» Exercise directions:
An exact copy of the records is required, minus the pictures they hold.

» Stored data:
··········

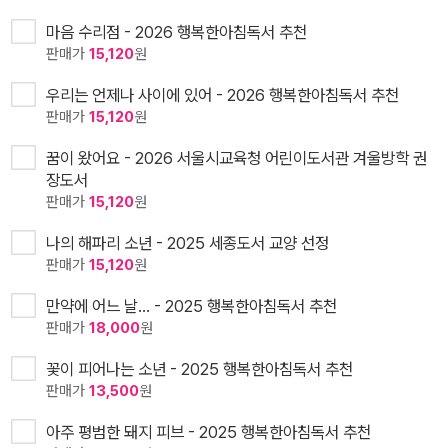
마음 수리점 - 2026 행복한아침독서 추천
판매가
15,120
원
우리는 언제나 사이에 있어 - 2026 행복한아침독서 추천
판매가
15,120
원
꿈이 왔어요 - 2026 서울시교육청 어린이도서관 겨울방학 권
장도서
판매가
15,120
원
나의 해파리 소년 - 2025 세종도서 교양 선정
판매가
15,120
원
만약에 어느 날… - 2025 행복한아침독서 추천
판매가
18,000
원
꽃이 피어나는 소년 - 2025 행복한아침독서 추천
판매가
13,500
원
아주 평범한 돼지 피브 - 2025 행복한아침독서 추천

··········

» Final answer:
마음 수리점 - 2026 행복한아침독서 추천
판매가
15,120
원
우리는 언제나 사이에 있어 - 2026 행복한아침독서 추천
판매가
15,120
원
꿈이 왔어요 - 2026 서울시교육청 어린이도서관 겨울방학 권
장도서
판매가
15,120
원
나의 해파리 소년 - 2025 세종도서 교양 선정
판매가
15,120
원
만약에 어느 날… - 2025 행복한아침독서 추천
판매가
18,000
원
꽃이 피어나는 소년 - 2025 행복한아침독서 추천
판매가
13,500
원
아주 평범한 돼지 피브 - 2025 행복한아침독서 추천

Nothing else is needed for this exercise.